Özet
HOMER MESELESİ: İCRACI, AKTARICI VEYA SADECE BİR İMGE OLARAK DESTANLARIN SÖYLETİCİLERİ
Uzun bir süre, sözellik ve yazılı kültür araştırmalarının merkezinde Homeros ve ona atfedilen destanları İlyada ve Odysseia yer almıştır. Bu araştırmalar, Gentillerin hikmetli bilgilerinin bilinen bir taşıyıcısı olduğuna inanılan Smyrnalı Homeros imgesinin ve “Homeros’un döneminde yazı yoksa hacimli sözlü destan metinleri nasıl saklanabilmiş ya da aktarılabilmiştir?”, “Eğer aktarıcılar sayesinde yazıya geçirilmişse bir Homer mi pek çok Homer’den mi söz edilebilir?”, “Hafıza, hacimli metinleri aktarmaya muktedir bir Tanrısal tasarıma sahip midir?”, “Homeros gerçekten var mıdır ya da yaşamış mıdır?” vb. belli başlı birkaç problematiğin çözümlenmesi üzerinedir. Destanların bir aktarımın sonucunda oluşturulduğu düşünülürse ‘bunun nasıl gerçekleştirilmiş olduğu’ çözümlenmesi gereken bir sorunsaldır.
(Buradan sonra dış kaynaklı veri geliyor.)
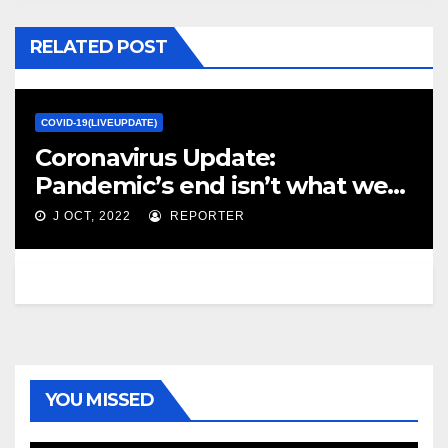
RELATED POST
COVID-19(LIVEUPDATE)
Coronavirus Update:
Pandemic’s end isn’t what we
envisioned, writes Marsha
J OCT, 2022
REPORTER
Lederman – The Globe and Mail
YOU MISSED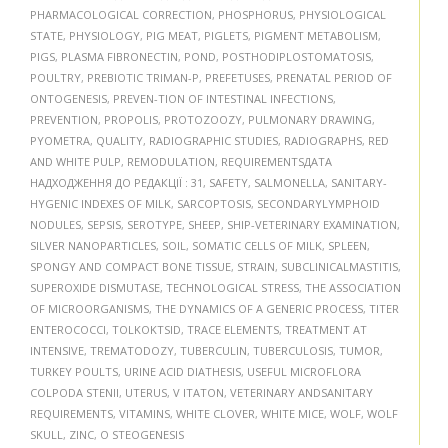
PHARMACOLOGICAL CORRECTION
,
PHOSPHORUS
,
PHYSIOLOGICAL
STATE
,
PHYSIOLOGY
,
PIG MEAT
,
PIGLETS
,
PIGMENT METABOLISM
,
PIGS
,
PLASMA FIBRONECTIN
,
POND
,
POSTHODIPLOSTOMATOSIS
,
POULTRY
,
PREBIOTIC TRIMAN-P
,
PREFETUSES
,
PRENATAL PERIOD OF
ONTOGENESIS
,
PREVEN-TION OF INTESTINAL INFECTIONS
,
PREVENTION
,
PROPOLIS
,
PROTOZOOZY
,
PULMONARY DRAWING
,
PYOMETRA
,
QUALITY
,
RADIOGRAPHIC STUDIES
,
RADIOGRAPHS
,
RED
AND WHITE PULP
,
REMODULATION
,
REQUIREMENTSДАТА
НАДХОДЖЕННЯ ДО РЕДАКЦІЇ : 31
,
SAFETY
,
SALMONELLA
,
SANITARY-
HYGENIC INDEXES OF MILK
,
SARCOPTOSIS
,
SECONDARYLYMPHOID
NODULES
,
SEPSIS
,
SEROTYPE
,
SHEEP
,
SHIP-VETERINARY EXAMINATION
,
SILVER NANOPARTICLES
,
SOIL
,
SOMATIC CELLS OF MILK
,
SPLEEN
,
SPONGY AND COMPACT BONE TISSUE
,
STRAIN
,
SUBCLINICALMASTITIS
,
SUPEROXIDE DISMUTASE
,
TECHNOLOGICAL STRESS
,
THE ASSOCIATION
OF MICROORGANISMS
,
THE DYNAMICS OF A GENERIC PROCESS
,
TITER
ENTEROCOCCI
,
TOLKOKTSID
,
TRACE ELEMENTS
,
TREATMENT AT
INTENSIVE
,
TREMATODOZY
,
TUBERCULIN
,
TUBERCULOSIS
,
TUMOR
,
TURKEY POULTS
,
URINE ACID DIATHESIS
,
USEFUL MICROFLORA
COLPODA STENII
,
UTERUS
,
V ITATON
,
VETERINARY ANDSANITARY
REQUIREMENTS
,
VITAMINS
,
WHITE CLOVER
,
WHITE MICE
,
WOLF
,
WOLF
SKULL
,
ZINC
,
О STEOGENESIS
Çalışmada bu sorunsallar, Anadolu’da yaratılan, daha sonrasında Atina’ya taşınarak icracı ve yazıcılarca yeniden güncellenen İlyada ve Odysseia destanları, Fin ulusunun kültürü, dili, tarihi, sanatı ve milliyetçilik anlayışına çok derin etkileri olmuş Kalevala epik destanı, Türk kültür ekolojisinde yaygın bir anlatı olan ve geniş bir coğrafyada onlarca kolu yaratılan Köroğlu destanının örnek olarak seçilmiş bir versiyonu üzerinden araştırılmış; aktarım tutumları, mekânları ve biçimlerini de kapsayan bu sorunsalla ilgili bazı sonuçlara ulaşılması hedeflenmiştir.